* [Your objective] Each line from the one holding "this mode, the" to the last line below must be restated word for word, and no picture may be included.

[Code change snippets]

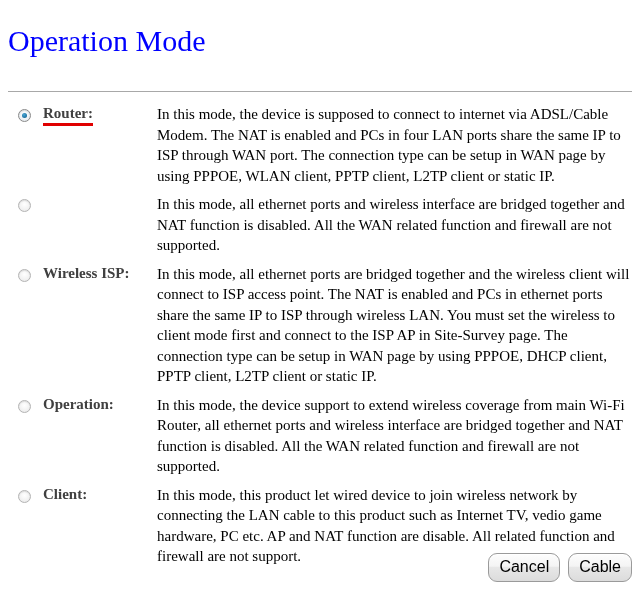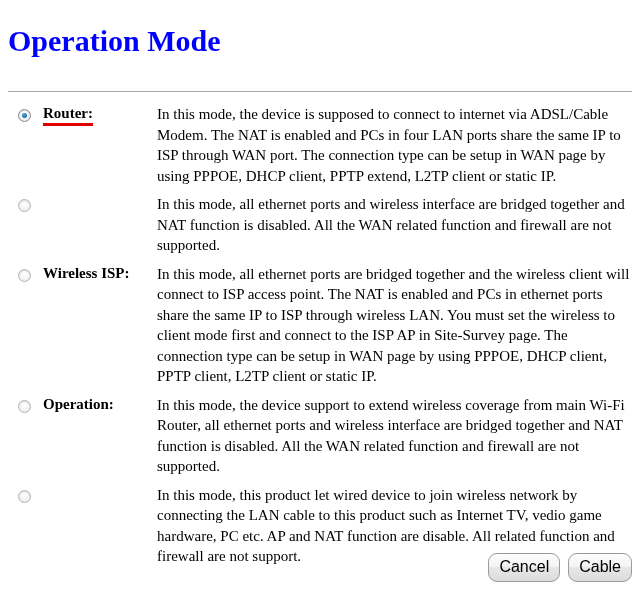"Operation Mode" .page-title { font-weight: bold -> normal }
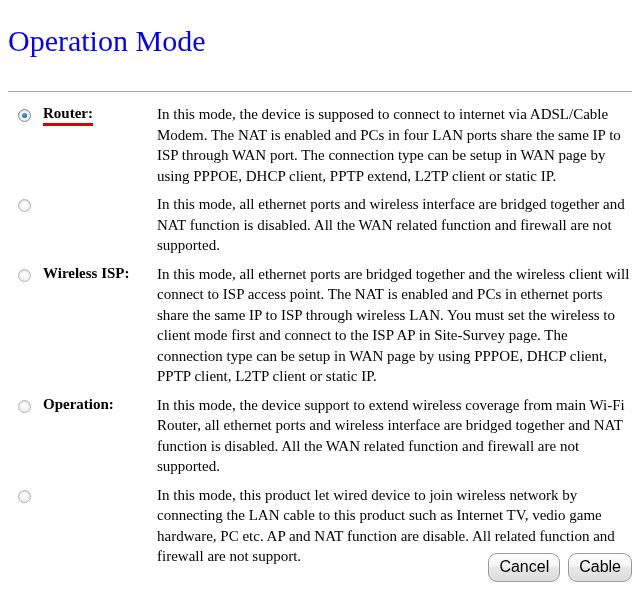"Router:" .mode-label { color: #000000 -> #404040 }
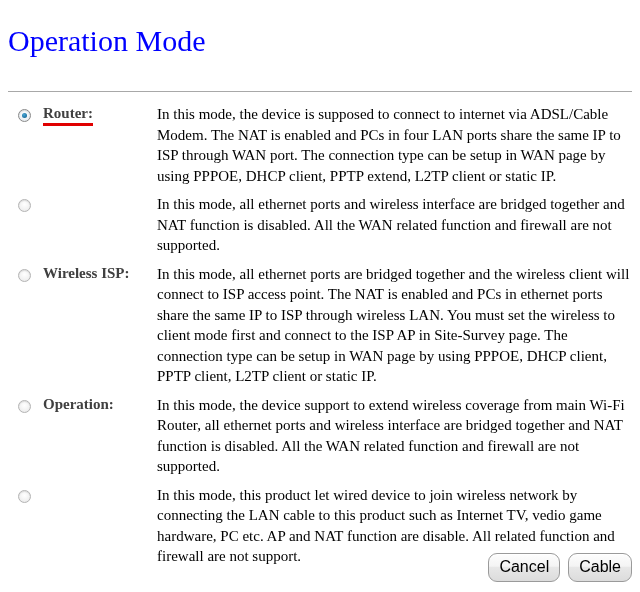"In this mode, the device is" p.mode-desc { text: DHCP client, PPTP extend -> WLAN client, PPTP client }
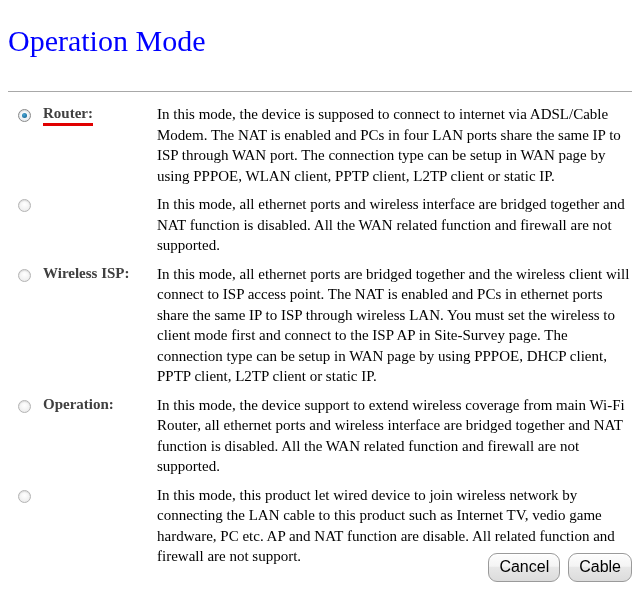"Client:" span.mode-label { html: none -> <span><span>Client:</span></span> }
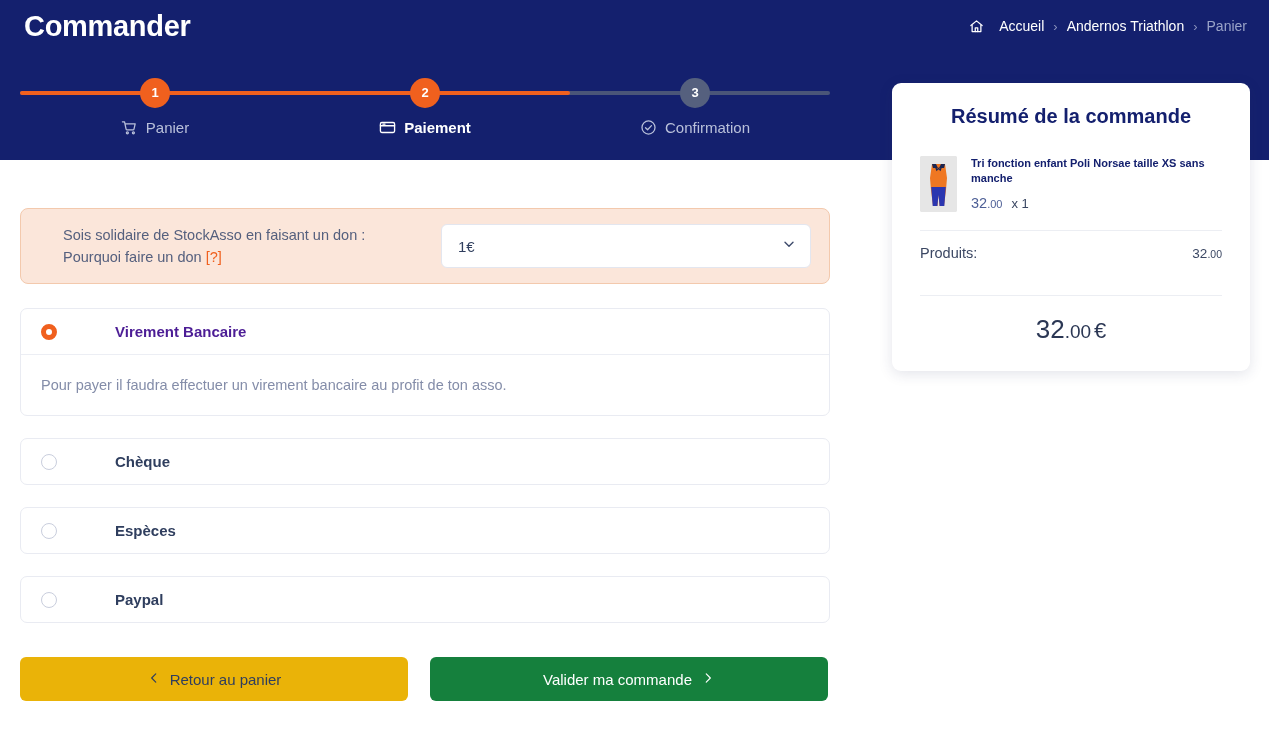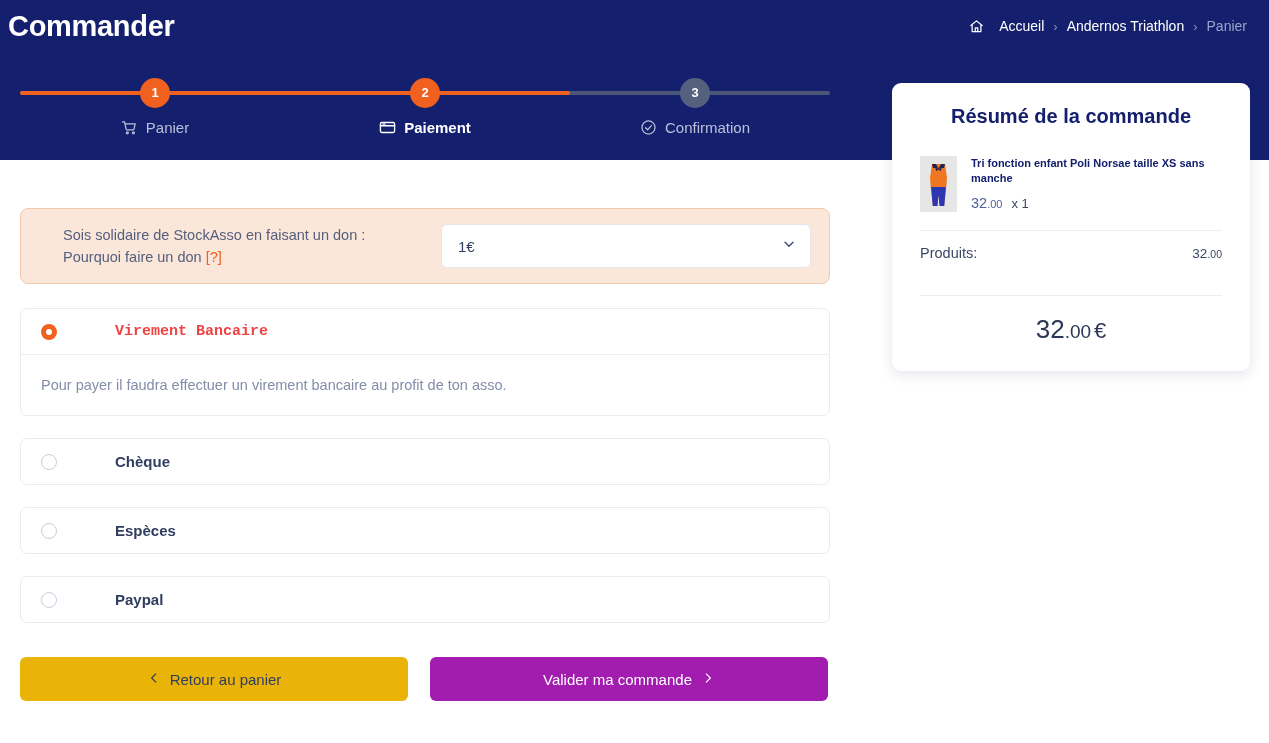"Commander" .page-title { left: 8px -> 24px }
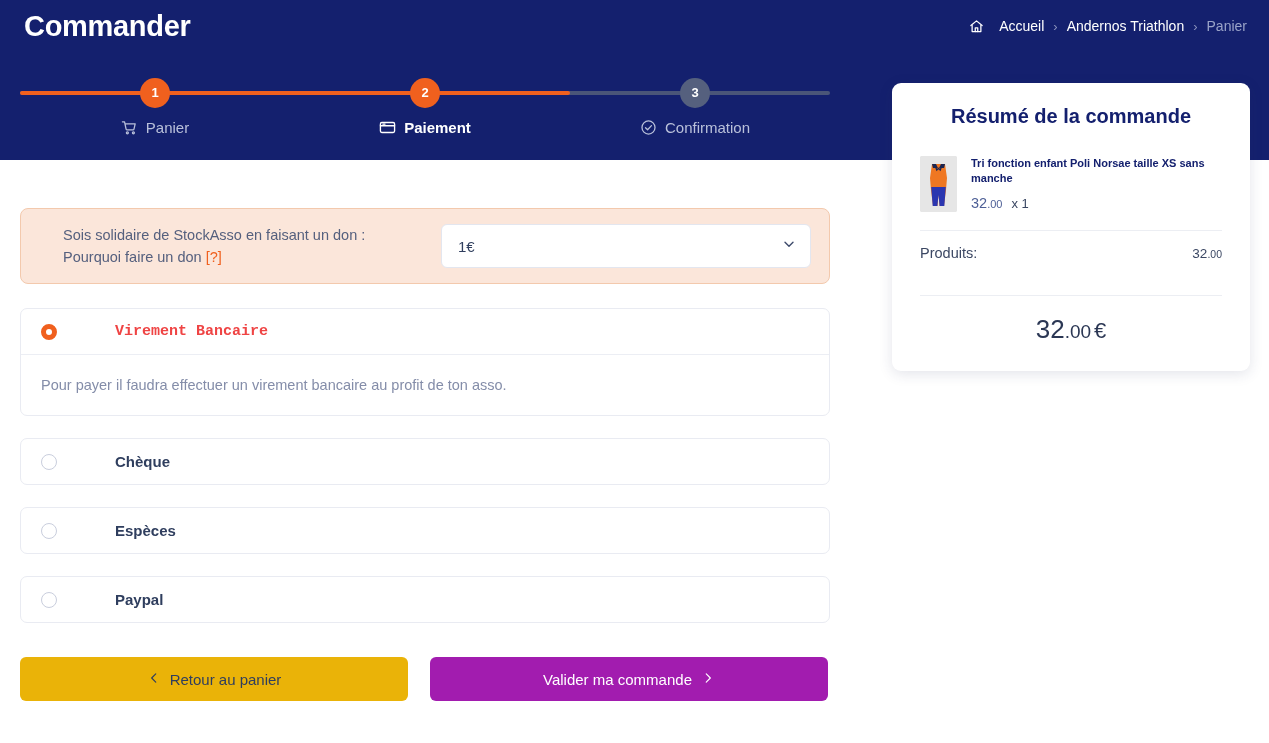"Virement Bancaire" .pay-block.selected .pay-label { color: #ef4444 -> #4c1d95; font-family: Liberation Mono, monospace -> none }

* [Expected output]
"In this mode, the device is" p.mode-desc { text: DHCP client, PPTP extend -> WLAN client, PPTP client }
"Client:" span.mode-label { html: none -> <span><span>Client:</span></span> }
"Commander" .page-title { left: 8px -> 24px }
"Virement Bancaire" .pay-block.selected .pay-label { color: #ef4444 -> #4c1d95; font-family: Liberation Mono, monospace -> none }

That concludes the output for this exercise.